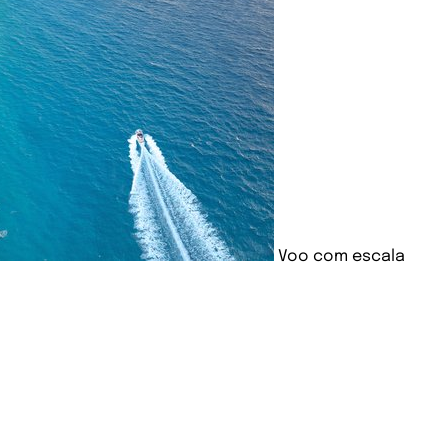
Voo com escala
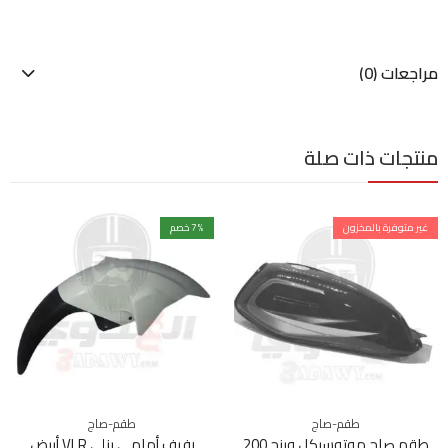
مراجعات (0)
منتجات ذات صلة
غير متوفرة بالمخزون
% خصم
7
طقم-صاج
طقم-صاج
طقم صاج موتوسيكل وينج 200
رفرف أمامي بنلي VLR أبيض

**Work order:** Rewrite the text lines of every row with "أبيض" replaced by "أسود" and nothing else changed. Leave the pictures out.

**Solution to the exercise:**
Voo com escala
مراجعات (0)
منتجات ذات صلة
غير متوفرة بالمخزون
% خصم
7
طقم-صاج
طقم-صاج
طقم صاج موتوسيكل وينج 200
رفرف أمامي بنلي VLR أسود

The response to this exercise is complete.